The pair donated $4,000 to Dicks’ campaign, which listed both men as employees of the Ritz-Carlton. On May 25, 2006, their $1,000 contributions came on the same day as PMA employee contributions totaling $9,600.

Behan said at the time there was nothing suspicious about the donations.

Pugliese and Walker also gave $1,000 donations to Murray on June 30. PMA associates gave Murray a total of $13,000 that day. Murray’s campaign listed Pugliese as an employee of the Ritz-Carlton and Walker as an employee of Amelia Island Golf Club.

A spokesman for PMA Group told The Washington Post that Pugliese and Walker are on the PMA board of directors. Both men are managing members with Magliochetti of a new restaurant venture called Firenze Partners, according to public documents. The venture is headquartered at Magliochetti’s condo on Amelia Island.

Numerous attempts to reach them were unsuccessful.

What’s unusual about PMA is that people with modest means and modest titles gave so much, since far less than 1 percent of Americans give more than $200 to a political campaign, said Meredith McGehee at the advocacy group Campaign Legal Center.

“What are they investing in?” McGehee asked.

Giving a collection of donations to a lawmaker on the same day is a common but controversial practice known as “bundling,” which critics argue is an attempt to circumvent individual limits on campaign contributions of $2,400 per election.

“Many people have discovered that if you give generously in campaigns that the doors on Capitol Hill swing open to you. Not only do you get access but in some cases it seems you get earmarks,” said McGehee.

The sheer volume of donations from PMA lobbyists raises questions. For example, Sandra K. Welch retired from PMA two years ago as a lobbyist with expertise in education. Her husband was a police officer in Fairfax County, Va. They now live in a Florida home for which they paid about $197,000, according to real-estate records.

Between 2003 and 2006, the couple contributed $121,000 to congressional campaigns as well as $5,000 annually to PMA’s political-action committee. From 2001 to 2006, the couple contributed $12,300 to Dicks’ campaign, with the Fairfax police officer listed in campaign-disclosure records as a PMA consultant.

Welch, reached at home, said she did not feel comfortable talking about PMA Group.

Legislation died

Legislation to address the brewing PMA controversy died in Congress this month.

Rep. Jeff Flake, R-Ariz., made two attempts to have the House ethics committee investigate the PMA contributions. Democrats, including Dicks, voted that down. Broader anti-earmark efforts in Congress were also unsuccessful.

Sen. Tom Coburn, R-Okla., tried to strip 14 PMA earmarks out of the $410 billion spending bill. Again Democrats, including Murray, defeated the measure.

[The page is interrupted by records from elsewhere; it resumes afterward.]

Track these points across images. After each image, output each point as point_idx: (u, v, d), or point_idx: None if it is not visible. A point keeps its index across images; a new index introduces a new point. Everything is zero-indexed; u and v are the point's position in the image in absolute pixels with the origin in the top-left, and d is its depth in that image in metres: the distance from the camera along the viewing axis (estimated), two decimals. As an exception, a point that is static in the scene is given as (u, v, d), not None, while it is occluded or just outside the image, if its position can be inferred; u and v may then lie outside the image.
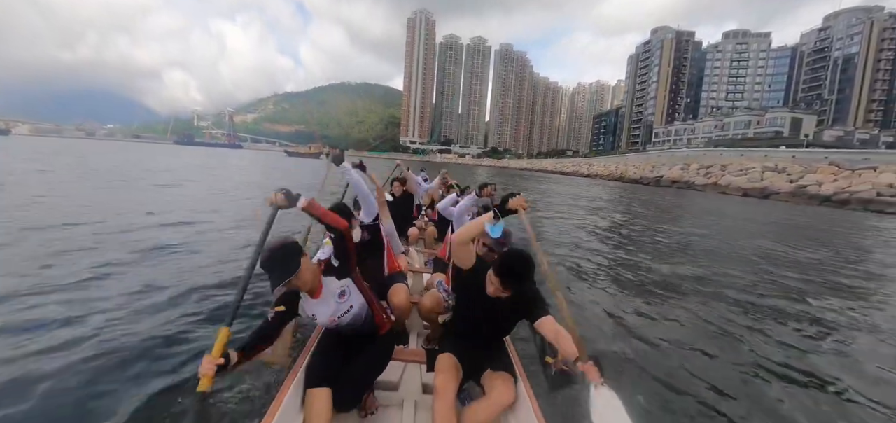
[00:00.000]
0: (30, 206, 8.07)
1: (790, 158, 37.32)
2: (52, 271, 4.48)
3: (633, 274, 6.51)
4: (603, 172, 64.19)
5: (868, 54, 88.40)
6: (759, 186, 32.49)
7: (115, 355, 2.89)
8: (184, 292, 4.20)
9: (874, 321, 4.92)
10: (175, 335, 3.25)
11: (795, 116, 70.83)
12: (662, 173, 46.81)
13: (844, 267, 8.02)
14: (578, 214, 14.59)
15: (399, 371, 2.36)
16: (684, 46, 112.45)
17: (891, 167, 27.92)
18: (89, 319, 3.38)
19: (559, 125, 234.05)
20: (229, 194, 13.63)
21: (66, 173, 15.95)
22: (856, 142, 69.63)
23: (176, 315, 3.63)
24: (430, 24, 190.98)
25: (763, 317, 4.78)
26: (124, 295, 3.98)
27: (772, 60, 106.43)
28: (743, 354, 3.79)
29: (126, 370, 2.75)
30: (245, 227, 7.81)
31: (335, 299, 1.90)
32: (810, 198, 27.86)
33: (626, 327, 4.16)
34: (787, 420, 2.81)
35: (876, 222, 18.90)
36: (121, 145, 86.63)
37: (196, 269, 5.02)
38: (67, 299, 3.76)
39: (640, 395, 2.90)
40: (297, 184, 18.13)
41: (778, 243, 10.48)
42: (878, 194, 24.58)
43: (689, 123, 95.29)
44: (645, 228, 12.14)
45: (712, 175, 39.70)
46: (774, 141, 63.74)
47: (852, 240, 12.15)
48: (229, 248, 6.22)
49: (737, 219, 16.68)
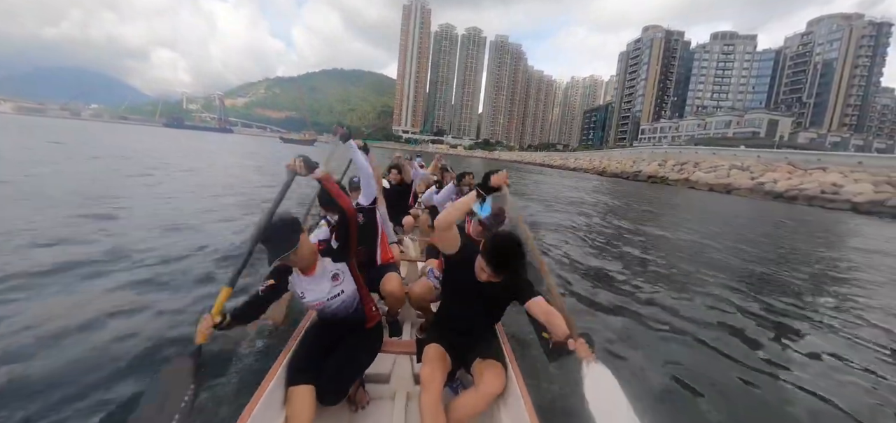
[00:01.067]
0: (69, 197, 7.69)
1: (755, 158, 39.83)
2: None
3: (588, 259, 6.92)
4: (587, 166, 66.48)
5: (846, 60, 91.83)
6: (723, 183, 34.93)
7: (129, 316, 3.22)
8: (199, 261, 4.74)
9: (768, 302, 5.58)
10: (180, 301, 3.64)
11: (772, 117, 73.81)
12: (641, 169, 49.16)
13: (769, 255, 8.86)
14: (557, 206, 15.25)
15: (390, 363, 2.34)
16: (673, 46, 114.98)
17: (837, 168, 30.48)
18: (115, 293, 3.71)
19: (552, 119, 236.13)
20: (241, 177, 14.79)
21: (83, 161, 15.52)
22: (827, 144, 72.96)
23: (188, 280, 4.13)
24: (426, 14, 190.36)
25: (694, 294, 5.38)
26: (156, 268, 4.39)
27: (756, 63, 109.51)
28: (681, 325, 4.19)
29: (130, 332, 3.00)
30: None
31: (328, 281, 1.89)
32: (765, 194, 30.34)
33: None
34: (755, 395, 3.02)
35: (819, 215, 20.47)
36: (109, 127, 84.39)
37: (209, 244, 5.44)
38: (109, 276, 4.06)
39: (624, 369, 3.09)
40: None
41: (720, 231, 11.92)
42: (822, 191, 27.06)
43: (674, 121, 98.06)
44: (612, 217, 13.22)
45: (685, 171, 42.11)
46: (751, 141, 66.73)
47: (792, 233, 13.21)
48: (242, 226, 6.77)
49: (694, 211, 18.16)
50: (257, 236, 1.67)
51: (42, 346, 2.74)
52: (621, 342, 3.66)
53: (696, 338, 3.94)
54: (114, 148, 22.83)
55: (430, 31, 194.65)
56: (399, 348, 2.39)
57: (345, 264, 1.95)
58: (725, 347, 3.80)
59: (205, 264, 4.71)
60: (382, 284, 2.61)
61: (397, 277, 2.71)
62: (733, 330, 4.28)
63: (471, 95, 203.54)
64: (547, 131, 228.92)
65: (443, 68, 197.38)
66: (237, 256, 3.44)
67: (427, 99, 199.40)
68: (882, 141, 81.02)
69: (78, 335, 2.91)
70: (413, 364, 2.33)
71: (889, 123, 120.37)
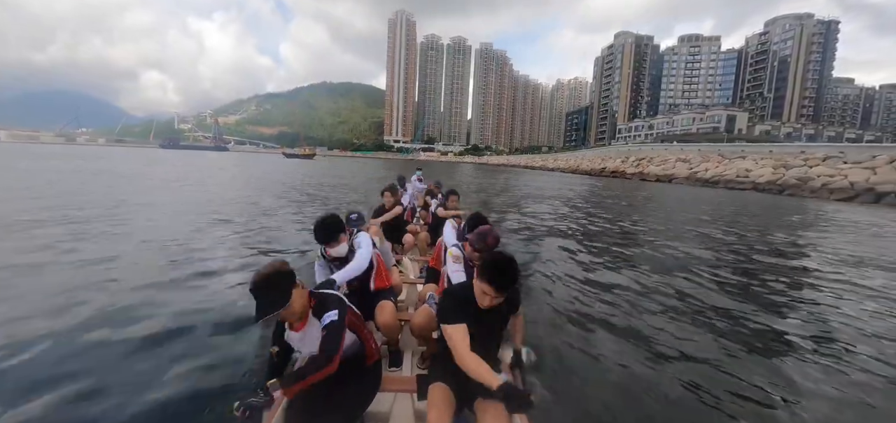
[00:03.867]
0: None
1: (696, 151, 46.07)
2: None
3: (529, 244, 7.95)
4: (564, 165, 72.67)
5: (799, 56, 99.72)
6: (668, 174, 41.02)
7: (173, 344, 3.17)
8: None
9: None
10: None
11: (730, 113, 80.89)
12: (606, 166, 55.34)
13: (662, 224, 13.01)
14: (526, 202, 17.38)
15: (389, 402, 2.19)
16: (643, 50, 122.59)
17: (753, 156, 36.71)
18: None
19: (539, 121, 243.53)
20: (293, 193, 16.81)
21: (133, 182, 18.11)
22: (781, 136, 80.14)
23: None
24: (411, 25, 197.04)
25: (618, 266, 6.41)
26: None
27: (721, 62, 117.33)
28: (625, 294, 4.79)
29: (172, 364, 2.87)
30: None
31: (319, 333, 1.77)
32: (696, 180, 36.42)
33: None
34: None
35: (726, 194, 25.80)
36: (106, 150, 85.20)
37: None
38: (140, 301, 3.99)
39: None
40: (325, 181, 24.10)
41: (646, 208, 16.15)
42: (736, 176, 33.15)
43: (646, 120, 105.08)
44: (561, 203, 17.05)
45: (640, 166, 48.24)
46: (711, 136, 73.53)
47: (693, 206, 18.53)
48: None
49: (636, 197, 22.27)
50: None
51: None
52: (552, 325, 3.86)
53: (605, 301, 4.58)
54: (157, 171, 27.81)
55: (416, 42, 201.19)
56: (399, 385, 2.29)
57: (335, 311, 1.82)
58: (642, 314, 4.29)
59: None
60: (376, 314, 2.53)
61: (391, 306, 2.63)
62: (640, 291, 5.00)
63: (459, 102, 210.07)
64: (536, 133, 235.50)
65: (430, 78, 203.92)
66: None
67: (417, 108, 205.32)
68: (833, 129, 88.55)
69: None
70: (414, 402, 2.16)
71: (851, 110, 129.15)
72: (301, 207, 12.33)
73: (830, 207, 18.76)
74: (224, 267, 5.32)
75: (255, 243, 6.86)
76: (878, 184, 22.69)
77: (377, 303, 2.60)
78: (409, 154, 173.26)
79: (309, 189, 18.50)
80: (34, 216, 8.08)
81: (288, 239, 7.41)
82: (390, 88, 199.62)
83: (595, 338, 3.69)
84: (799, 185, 27.38)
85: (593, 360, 3.27)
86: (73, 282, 4.45)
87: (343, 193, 17.59)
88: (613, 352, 3.39)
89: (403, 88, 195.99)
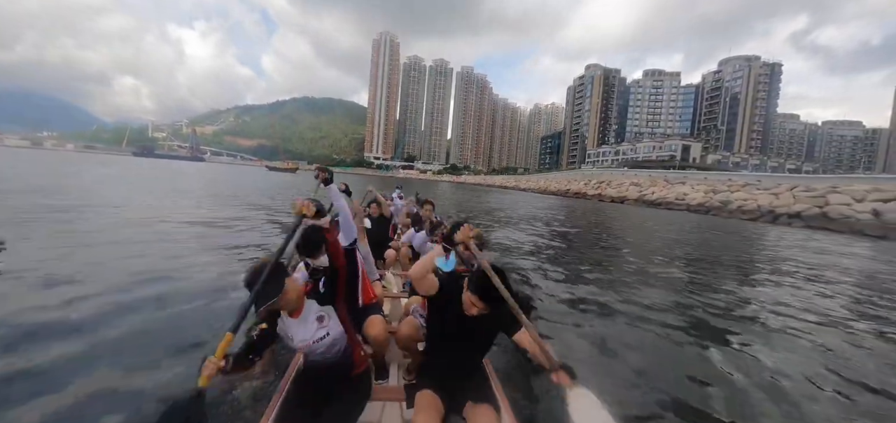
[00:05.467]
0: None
1: (647, 176, 50.98)
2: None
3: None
4: (534, 186, 77.00)
5: (748, 93, 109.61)
6: (621, 195, 45.37)
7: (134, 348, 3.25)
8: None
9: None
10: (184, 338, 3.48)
11: (686, 142, 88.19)
12: (570, 187, 59.70)
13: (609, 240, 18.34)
14: (495, 214, 21.02)
15: (378, 411, 2.24)
16: (612, 81, 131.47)
17: (691, 182, 41.51)
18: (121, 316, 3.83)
19: (517, 143, 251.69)
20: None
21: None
22: (730, 165, 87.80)
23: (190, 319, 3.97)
24: (395, 47, 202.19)
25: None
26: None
27: (681, 95, 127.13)
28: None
29: (136, 363, 3.00)
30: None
31: (314, 323, 1.89)
32: (644, 201, 40.73)
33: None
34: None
35: (665, 214, 30.34)
36: (81, 156, 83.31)
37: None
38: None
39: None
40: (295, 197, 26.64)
41: (595, 227, 20.57)
42: (675, 199, 37.56)
43: (613, 146, 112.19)
44: (521, 218, 20.85)
45: (599, 188, 52.67)
46: (666, 163, 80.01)
47: (640, 225, 22.66)
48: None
49: (592, 214, 25.78)
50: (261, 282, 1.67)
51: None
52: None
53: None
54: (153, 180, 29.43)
55: (399, 62, 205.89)
56: (387, 394, 2.31)
57: (331, 307, 1.96)
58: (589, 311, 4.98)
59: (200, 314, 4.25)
60: (366, 328, 2.58)
61: (381, 320, 2.69)
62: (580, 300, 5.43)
63: (439, 122, 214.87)
64: (513, 155, 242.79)
65: (412, 97, 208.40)
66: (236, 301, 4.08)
67: (398, 126, 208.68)
68: (776, 160, 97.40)
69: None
70: (403, 410, 2.21)
71: (797, 143, 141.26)
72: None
73: (742, 226, 22.72)
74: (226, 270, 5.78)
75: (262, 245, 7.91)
76: (776, 207, 27.06)
77: (366, 317, 2.65)
78: (389, 171, 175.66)
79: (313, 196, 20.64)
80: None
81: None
82: (372, 106, 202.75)
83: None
84: (721, 207, 31.72)
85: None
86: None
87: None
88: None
89: (385, 106, 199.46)
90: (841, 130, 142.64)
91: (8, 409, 2.46)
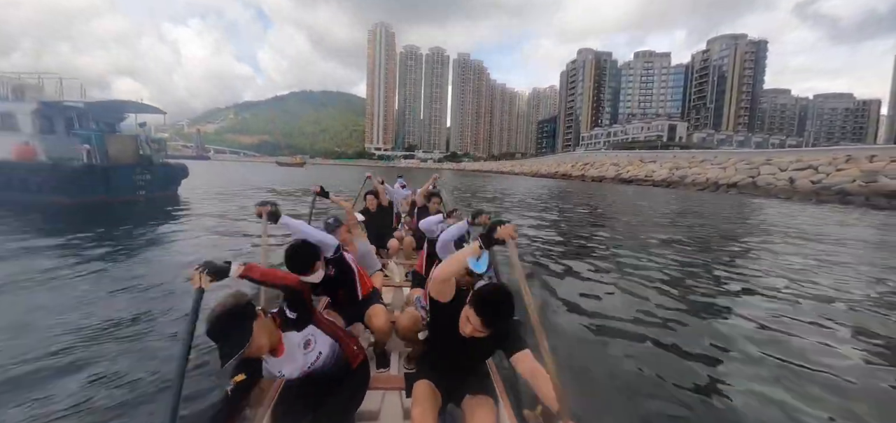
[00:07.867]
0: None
1: (625, 157, 55.53)
2: None
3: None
4: (528, 170, 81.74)
5: (735, 72, 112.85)
6: (600, 175, 50.11)
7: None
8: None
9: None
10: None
11: (672, 122, 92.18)
12: (559, 169, 64.42)
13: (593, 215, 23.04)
14: (485, 193, 25.35)
15: (379, 400, 2.25)
16: (603, 65, 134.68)
17: (661, 160, 46.11)
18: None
19: (517, 128, 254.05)
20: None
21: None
22: (715, 142, 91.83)
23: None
24: (391, 37, 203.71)
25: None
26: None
27: (671, 76, 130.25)
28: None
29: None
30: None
31: (301, 352, 1.75)
32: (620, 180, 45.49)
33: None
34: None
35: (635, 189, 34.89)
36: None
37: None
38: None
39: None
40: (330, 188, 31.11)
41: (580, 203, 25.40)
42: (645, 176, 42.26)
43: (605, 128, 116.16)
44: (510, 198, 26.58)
45: (585, 170, 57.35)
46: (654, 143, 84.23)
47: (623, 200, 27.39)
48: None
49: (569, 193, 30.76)
50: (182, 370, 1.41)
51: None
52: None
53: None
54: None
55: (396, 52, 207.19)
56: (387, 383, 2.35)
57: (311, 327, 1.80)
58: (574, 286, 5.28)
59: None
60: (368, 318, 2.60)
61: (383, 309, 2.69)
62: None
63: (438, 110, 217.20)
64: (513, 140, 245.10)
65: (410, 87, 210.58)
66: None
67: (397, 116, 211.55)
68: (760, 136, 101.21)
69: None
70: (402, 399, 2.23)
71: (788, 118, 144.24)
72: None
73: (695, 196, 27.34)
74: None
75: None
76: (720, 178, 31.81)
77: (367, 308, 2.67)
78: (391, 161, 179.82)
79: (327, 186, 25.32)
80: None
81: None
82: (371, 98, 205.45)
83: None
84: (679, 181, 36.47)
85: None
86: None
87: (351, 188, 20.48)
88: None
89: (384, 97, 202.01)
90: (832, 103, 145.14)
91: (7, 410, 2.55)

Murray’s spokesperson explained the senator’s vote by saying that it’s lawmakers, not lobbyists, who sponsor earmarks.

“Just like we wouldn’t expect a senator from Oklahoma or Arizona to know the needs of Walla Walla or Bellingham, Senator Murray is not going to question the needs of another state or tell another member that she knows their communities better than they do,” said Alex Glass, Murray’s communications director.

The FBI investigation could play a critical role in the ongoing political struggle over earmarks. Scandals over Republican earmarks helped usher in Democratic control of Congress. Voter disgust over powerful interests ruling Washington was a theme of President Obama’s campaign.

Now, though, Democrats have become the defenders of earmarks. Steve Ellis of Taxpayers for Common Sense said that’s risky because earmarks “are a petri dish for corruption.”

Murray pledges to help Obama make earmarks more transparent. A small but growing number of Democrats, including Sen. Russ Feingold, are joining with Republicans to do away with earmarks. While the fight over earmarks gets a lot of publicity, Dicks’ spokesman Behan said Congress still has a fundamental responsibility to address the needs of their constituents.

Asked if a scandal over PMA could change the dynamics of the debate, Behan said he didn’t want to speculate.

“It’s really hard to know where this is going,” he said.